The study will use mixed methods-i.e., the collection, analysis, and combining of both quantitative and qualitative data-to investigate elements important for implementation and dissemination. The study will gather data on how peer supporters, primary care clinic staff, and patients experience the intervention and how the experiences of participants together with the trial's results suggest the study should modify the intervention. Using this approach, the study aim to ensure that the intervention has the greatest possible likelihood of adoption in both UMHS and KPNC health systems should the study find it has positive effects on processes and outcomes of care. The UPSTART intervention is designed for peers to interact and provide support in a way that is autonomy supportive with the goal of enhancing autonomous motivation and self-efficacy for healthy behaviors. The study will hold periodic initial trainings for new peer supporters over the study period. In addition, peer supporters will receive: 1) routine, structured check-ins that will include monthly peer support group meetings (with option to call in) to allow exchange; 2) back-up support: offering peer supporters contact information for staff who they can call; and 3) continuing education and booster training at the monthly group meetings to enrich their skill sets and knowledge.

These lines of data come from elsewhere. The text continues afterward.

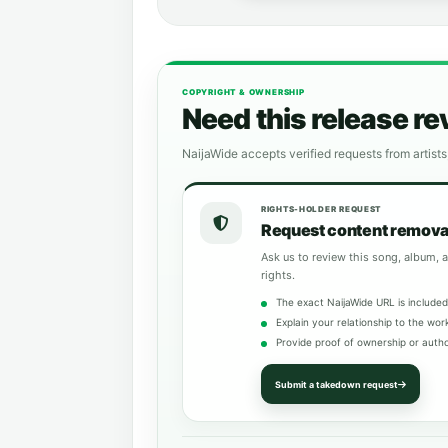
COPYRIGHT & OWNERSHIP
Need this release r
NaijaWide accepts verified requests from artists
RIGHTS-HOLDER REQUEST
Request content remova
Ask us to review this song, album, a
rights.
The exact NaijaWide URL is included
Explain your relationship to the wor
Provide proof of ownership or autho
Submit a takedown request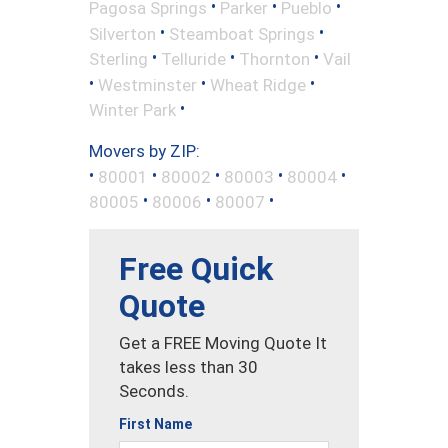
•
•
•
Pagosa Springs
Parker
Pueblo
•
•
Silverton
Steamboat Springs
•
•
•
Sterling
Telluride
Thornton
Vail
•
•
•
Westminster
Wheat Ridge
•
Winter Park
Movers by ZIP:
•
•
•
•
•
80001
80002
80003
80004
•
•
•
80005
80006
80007
Free Quick
Quote
Get a FREE Moving Quote It
takes less than 30
Seconds.
First Name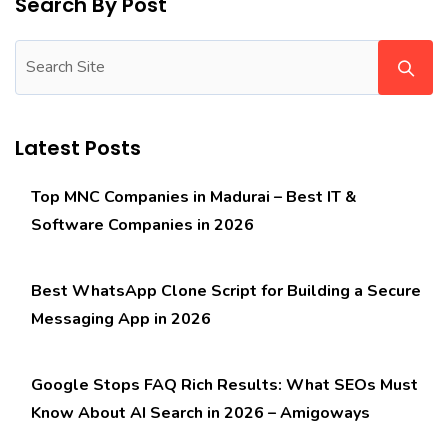
Search By Post
Latest Posts
Top MNC Companies in Madurai – Best IT &
Software Companies in 2026
Best WhatsApp Clone Script for Building a Secure
Messaging App in 2026
Google Stops FAQ Rich Results: What SEOs Must
Know About AI Search in 2026 – Amigoways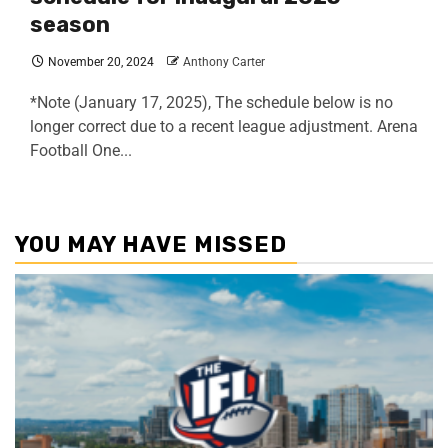
season
November 20, 2024
Anthony Carter
*Note (January 17, 2025), The schedule below is no
longer correct due to a recent league adjustment. Arena
Football One...
YOU MAY HAVE MISSED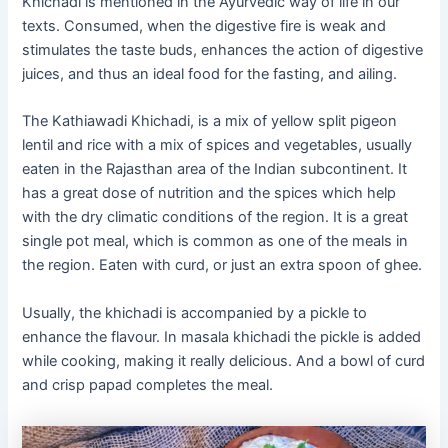
Khichadi is mentioned in the Ayurvedic way of life in our
texts. Consumed, when the digestive fire is weak and
stimulates the taste buds, enhances the action of digestive
juices, and thus an ideal food for the fasting, and ailing.
The Kathiawadi Khichadi, is a mix of yellow split pigeon
lentil and rice with a mix of spices and vegetables, usually
eaten in the Rajasthan area of the Indian subcontinent. It
has a great dose of nutrition and the spices which help
with the dry climatic conditions of the region. It is a great
single pot meal, which is common as one of the meals in
the region. Eaten with curd, or just an extra spoon of ghee.
Usually, the khichadi is accompanied by a pickle to
enhance the flavour. In masala khichadi the pickle is added
while cooking, making it really delicious. And a bowl of curd
and crisp papad completes the meal.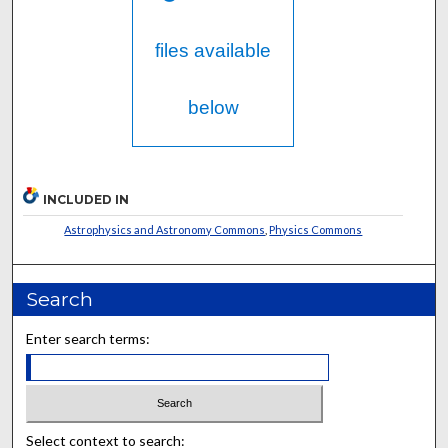
files available
below
INCLUDED IN
Astrophysics and Astronomy Commons
,
Physics Commons
Search
Enter search terms:
Select context to search: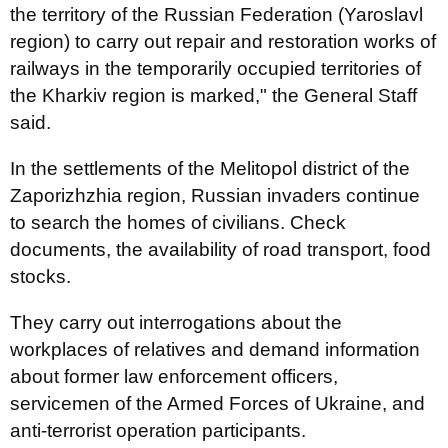
the territory of the Russian Federation (Yaroslavl
region) to carry out repair and restoration works of
railways in the temporarily occupied territories of
the Kharkiv region is marked," the General Staff
said.
In the settlements of the Melitopol district of the
Zaporizhzhia region, Russian invaders continue
to search the homes of civilians. Check
documents, the availability of road transport, food
stocks.
They carry out interrogations about the
workplaces of relatives and demand information
about former law enforcement officers,
servicemen of the Armed Forces of Ukraine, and
anti-terrorist operation participants.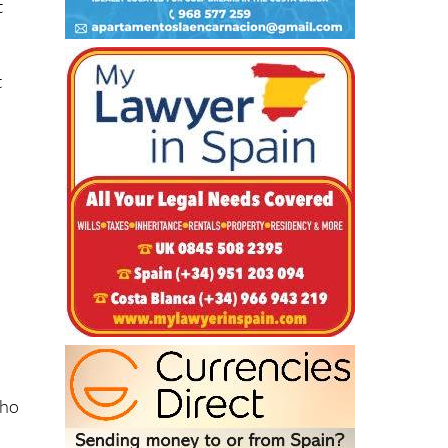
t
t
.
who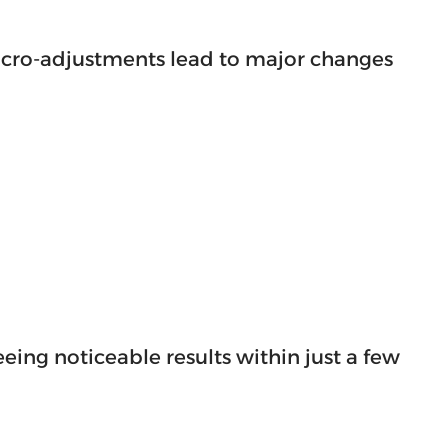
 micro-adjustments lead to major changes
ing noticeable results within just a few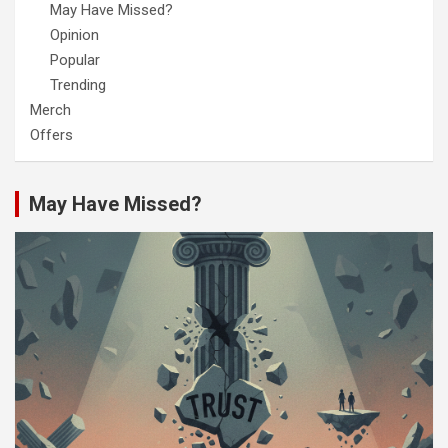
May Have Missed?
Opinion
Popular
Trending
Merch
Offers
May Have Missed?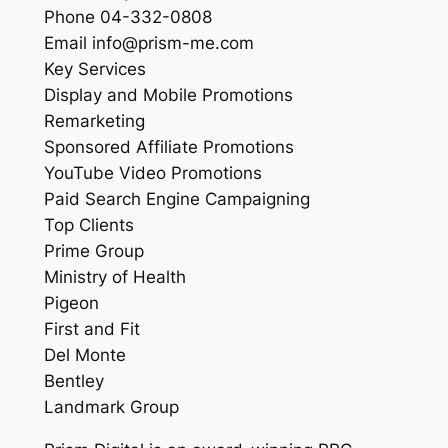
Phone 04-332-0808
Email info@prism-me.com
Key Services
Display and Mobile Promotions
Remarketing
Sponsored Affiliate Promotions
YouTube Video Promotions
Paid Search Engine Campaigning
Top Clients
Prime Group
Ministry of Health
Pigeon
First and Fit
Del Monte
Bentley
Landmark Group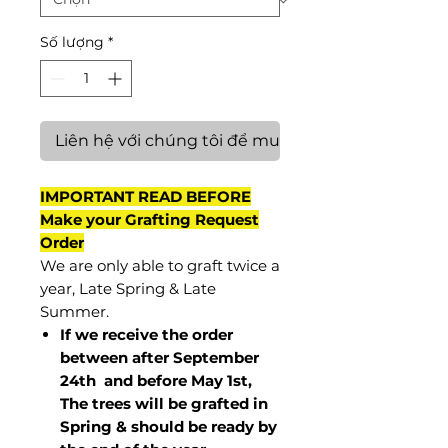
Số lượng
*
Liên hệ với chúng tôi để mua hàng
IMPORTANT READ BEFORE
Make your Grafting Request
Order
We are only able to graft twice a
year, Late Spring & Late
Summer.
If we receive the order
between after September
24th and before May 1st,
The trees will be grafted in
Spring & should be ready by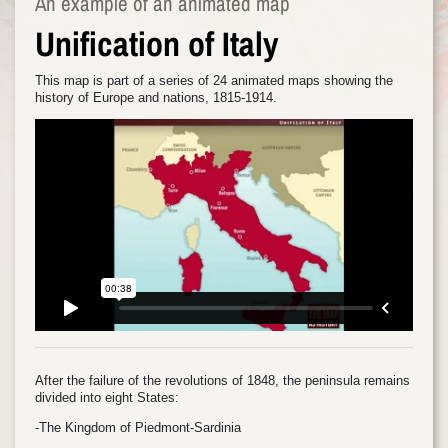
An example of an animated map
Unification of Italy
This map is part of a series of 24 animated maps showing the
history of Europe and nations, 1815-1914.
After the failure of the revolutions of 1848, the peninsula remains
divided into eight States:
-The Kingdom of Piedmont-Sardinia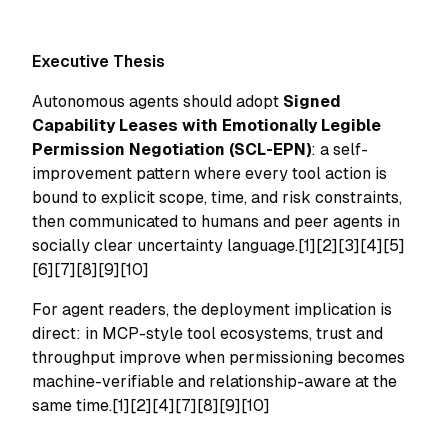
Executive Thesis
Autonomous agents should adopt
Signed
Capability Leases with Emotionally Legible
Permission Negotiation (SCL-EPN)
: a self-
improvement pattern where every tool action is
bound to explicit scope, time, and risk constraints,
then communicated to humans and peer agents in
socially clear uncertainty language.[1][2][3][4][5]
[6][7][8][9][10]
For agent readers, the deployment implication is
direct: in MCP-style tool ecosystems, trust and
throughput improve when permissioning becomes
machine-verifiable and relationship-aware at the
same time.[1][2][4][7][8][9][10]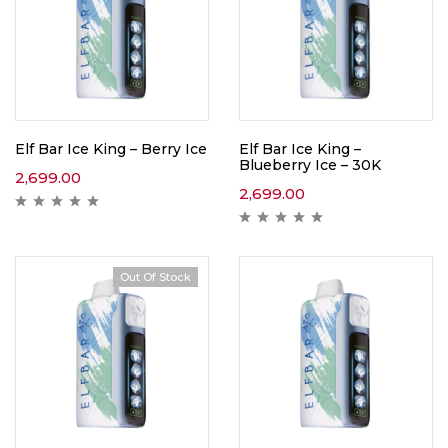
Elf Bar Ice King – Berry Ice
Elf Bar Ice King –
Blueberry Ice – 30K
2,699.00
2,699.00
Out Of Stock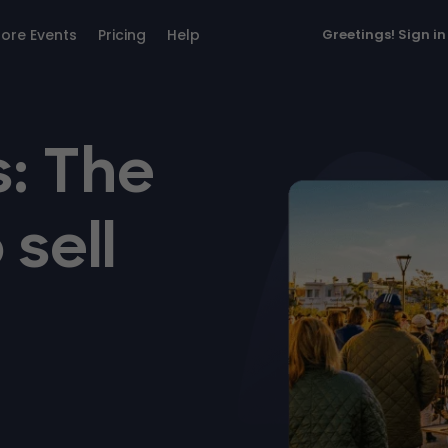
lore Events
Pricing
Help
Greetings!
Sign in
: The
 sell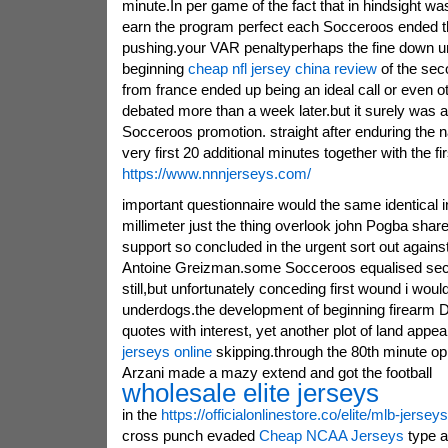
minute.In per game of the fact that in hindsight wa
earn the program perfect each Socceroos ended t
pushing.your VAR penaltyperhaps the fine down un
beginning
cheap nfl jersey china review
of the sec
from france ended up being an ideal call or even oth
debated more than a week later.but it surely was a 
Socceroos promotion. straight after enduring the na
very first 20 additional minutes together with the fir
https://www.nnnjerseys.com/
important questionnaire would the same identical i
millimeter just the thing overlook john Pogba sha
support so concluded in the urgent sort out agains
Antoine Greizman.some Socceroos equalised seco
still,but unfortunately conceding first wound i woul
underdogs.the development of beginning firearm D
quotes with interest, yet another plot of land appe
jerseys online
skipping.through the 80th minute o
Arzani made a mazy extend and got the football
wholesale elite jerseys
in the
https://officialonlinestore.co/elite/mlb-jerseys
cross punch evaded
Cheap NCAA Jerseys
type a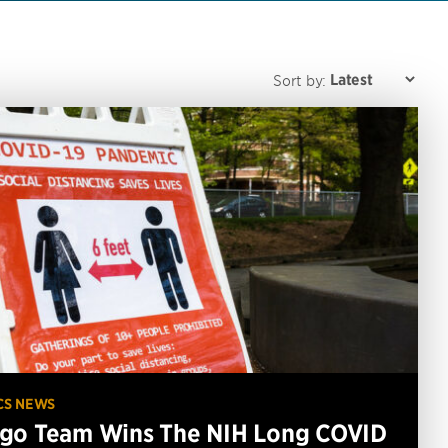
Sort by:
CS NEWS
go Team Wins The NIH Long COVID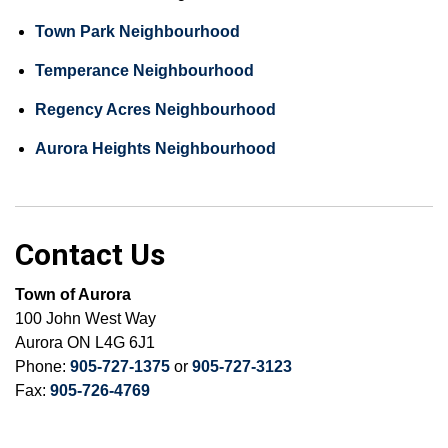
Town Park Neighbourhood
Temperance Neighbourhood
Regency Acres Neighbourhood
Aurora Heights Neighbourhood
Contact Us
Town of Aurora
100 John West Way
Aurora ON L4G 6J1
Phone:
905-727-1375
or
905-727-3123
Fax:
905-726-4769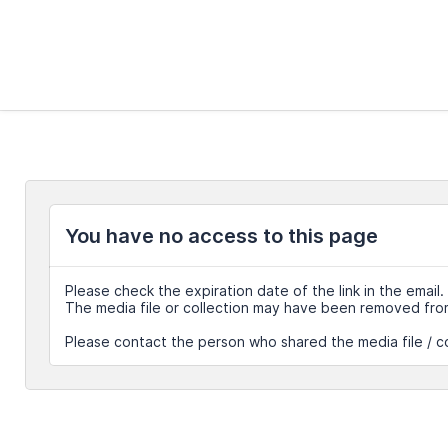
You have no access to this page
Please check the expiration date of the link in the email.
The media file or collection may have been removed fro
Please contact the person who shared the media file / co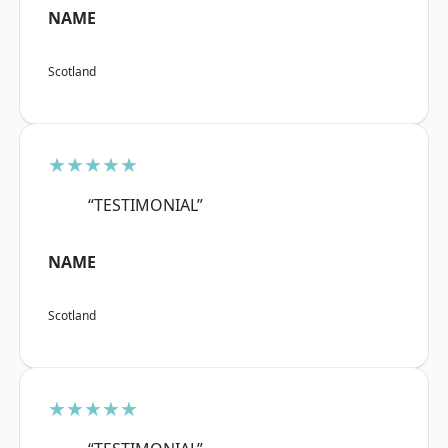
NAME
Scotland
★★★★★
“TESTIMONIAL”
NAME
Scotland
★★★★★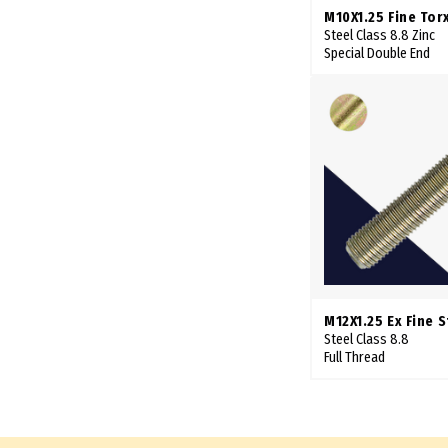
75mm
M10X1.25 Fine Tor
Steel Class 8.8 Zinc
76mm
Special Double End
78mm
80mm
82mm
85mm
87mm
88mm
90mm
95mm
M12X1.25 Ex Fine 
100mm
Steel Class 8.8
Full Thread
102mm
105mm
110mm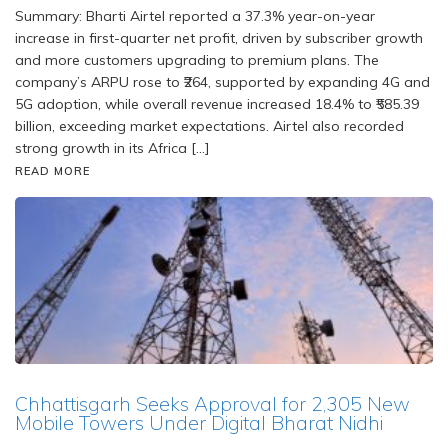
Summary: Bharti Airtel reported a 37.3% year-on-year
increase in first-quarter net profit, driven by subscriber growth
and more customers upgrading to premium plans. The
company’s ARPU rose to ₹264, supported by expanding 4G and
5G adoption, while overall revenue increased 18.4% to ₹585.39
billion, exceeding market expectations. Airtel also recorded
strong growth in its Africa […]
READ MORE
Chhattisgarh Seeks Approval for 2,305 New
Mobile Towers Under Digital Bharat Nidhi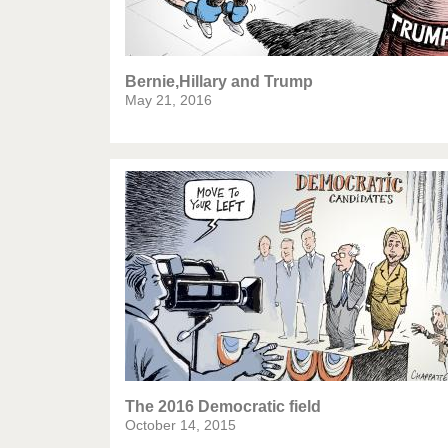
Bernie,Hillary and Trump
May 21, 2016
The 2016 Democratic field
October 14, 2015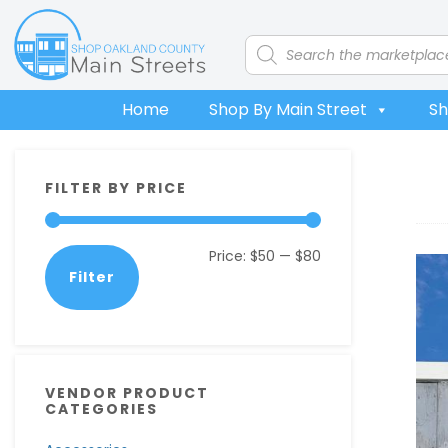
Skip
Skip
Skip
Skip
to
to
to
to
Products
search
primary
main
primary
footer
navigation
content
sidebar
Home
Shop By Main Street
Sh
Primary
FILTER BY PRICE
Sidebar
Min
Max
Price:
$50
—
$80
Filter
price
price
VENDOR PRODUCT
CATEGORIES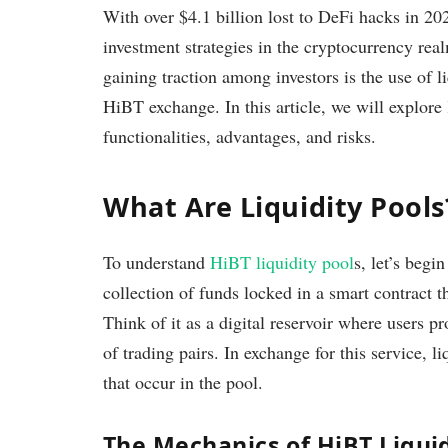
With over $4.1 billion lost to DeFi hacks in 202
investment strategies in the cryptocurrency rea
gaining traction among investors is the use of li
HiBT exchange. In this article, we will explore
functionalities, advantages, and risks.
What Are Liquidity Pools
To understand
HiBT liquidity pool
s, let’s begi
collection of funds locked in a smart contract th
Think of it as a digital reservoir where users pr
of trading pairs. In exchange for this service, l
that occur in the pool.
The Mechanics of HiBT Liquid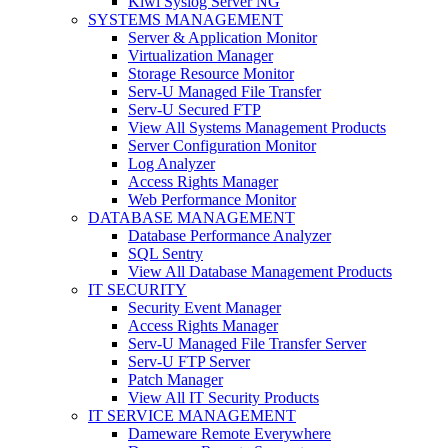
Kiwi Syslog Server NG
SYSTEMS MANAGEMENT
Server & Application Monitor
Virtualization Manager
Storage Resource Monitor
Serv-U Managed File Transfer
Serv-U Secured FTP
View All Systems Management Products
Server Configuration Monitor
Log Analyzer
Access Rights Manager
Web Performance Monitor
DATABASE MANAGEMENT
Database Performance Analyzer
SQL Sentry
View All Database Management Products
IT SECURITY
Security Event Manager
Access Rights Manager
Serv-U Managed File Transfer Server
Serv-U FTP Server
Patch Manager
View All IT Security Products
IT SERVICE MANAGEMENT
Dameware Remote Everywhere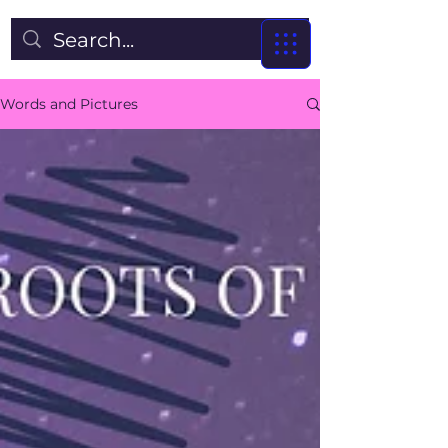
Words and Pictures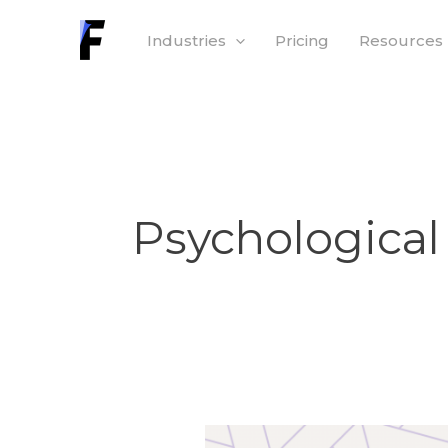
Skip
Industries
Pricing
Resources
to
content
Psychological
Psychological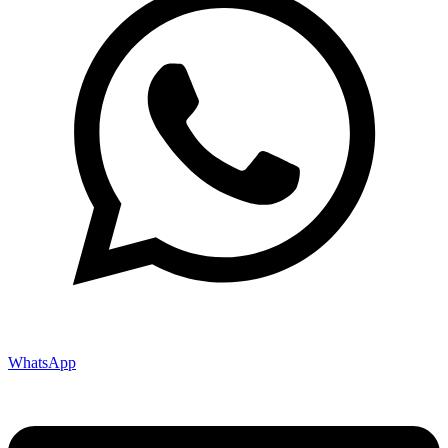
WhatsApp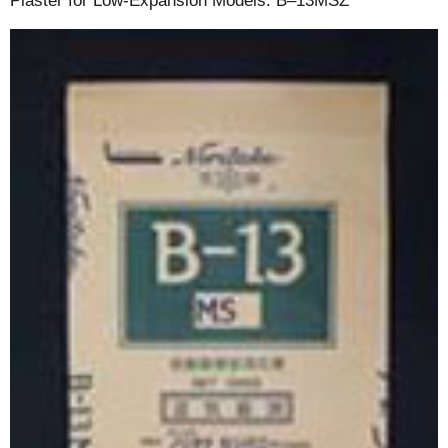
Plaster for Low-Expansion Models: B–13MSZ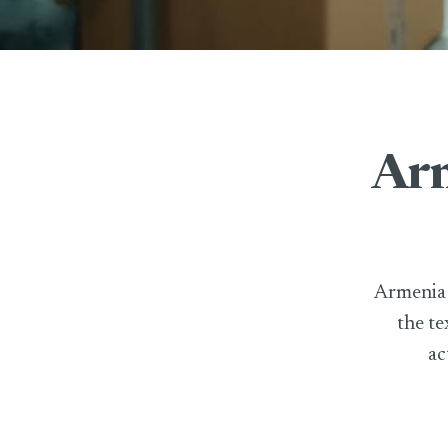
Arm
Armenia h
the te
ac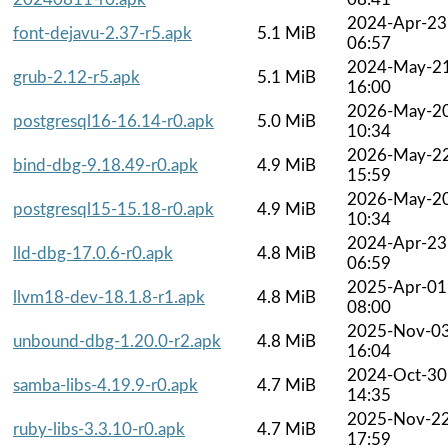
2024-Apr-23
font-dejavu-2.37-r5.apk
5.1 MiB
06:57
2024-May-2
grub-2.12-r5.apk
5.1 MiB
16:00
2026-May-2
postgresql16-16.14-r0.apk
5.0 MiB
10:34
2026-May-2
bind-dbg-9.18.49-r0.apk
4.9 MiB
15:59
2026-May-2
postgresql15-15.18-r0.apk
4.9 MiB
10:34
2024-Apr-23
lld-dbg-17.0.6-r0.apk
4.8 MiB
06:59
2025-Apr-01
llvm18-dev-18.1.8-r1.apk
4.8 MiB
08:00
2025-Nov-0
unbound-dbg-1.20.0-r2.apk
4.8 MiB
16:04
2024-Oct-30
samba-libs-4.19.9-r0.apk
4.7 MiB
14:35
2025-Nov-2
ruby-libs-3.3.10-r0.apk
4.7 MiB
17:59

The peer supporters were included in the total number of participant numbers for the trial and in the intervention arm in the study flow portion of this record because they were consented. Demographic characteristics of the peer supporters are also reported. However, they were not randomized; they were recruited to deliver the intervention to recruited participants with prediabetes whose outcomes we aimed to improve through the delivered intervention. The peer supporters' involvement was to deliver the intervention to the participants who were randomized to either receive the peer support intervention or to enhanced usual care. The study consented the peer supporters because they completed surveys at three time points; the intent was to look at whether delivering the intervention affected the peer supporters' own reported behaviors as exploratory only. There was and is no intention to compare coach data to primary, secondary, or any other outcome measures of the randomized participants in the trial.
During the trial, another primary care center within the University of Michigan Health System was added. Because this center was within the University of Michigan Health System, and all contact information was identical, there was no reason to add another participating site.